- Flag of West Virginia
- Active: November, 1861 to January 26, 1864
- Country: United States
- Allegiance: Union
- Branch: Infantry
- Engagements: Battle of Cross Keys Battle of Second Bull Run Battle of White Sulphur Springs Battle of Droop Mountain

Commanders
- Colonel: John H. Oley
- Major: Hedgman Slack

= 8th West Virginia Infantry Regiment =

Infantry regiment in the Union Army during the American Civil War

The 8th West Virginia Infantry Regiment was an infantry regiment that served in the Union Army during the American Civil War.

==Service==
The 8th West Virginia Infantry Regiment was organized in Buffalo, West Virginia in November 1861 and attached to the District of the Kanawha, with men recruited from the central and southern counties of Braxton, Clay, Jackson, Kanawha, Putnam, Raleigh, Fayette, Boone, Logan and Wyoming.

Originally known as the 8th Virginia Regiment of the Union Army, it became the 8th West Virginia when West Virginia was designated a state.

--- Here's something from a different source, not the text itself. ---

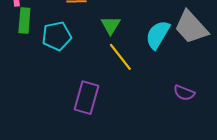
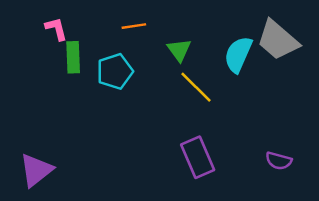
purple semicircle: (184, 93) -> (279, 161), moved
purple rectangle: (87, 98) -> (198, 157), moved, turned -32

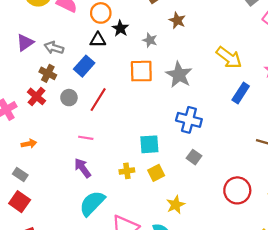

The unit fought at the Battle of Cross Keys under Lt. Colonel Lucien Loeser as a part of Cluseret's Brigade, alongside the 60th Ohio under overall command of Col. Gustave Paul Clusteret, a French officer who served with the Union Army.

During May 1863, the regiment was converted to a mounted infantry by Brigadier General William W. Averell. The regiment was immediately sent to a camp for instruction and supplied. On January 26, 1864, the 8th West Virginia was reorganized into a cavalry regiment, the 7th West Virginia Cavalry. It was mustered out on August 1, 1865.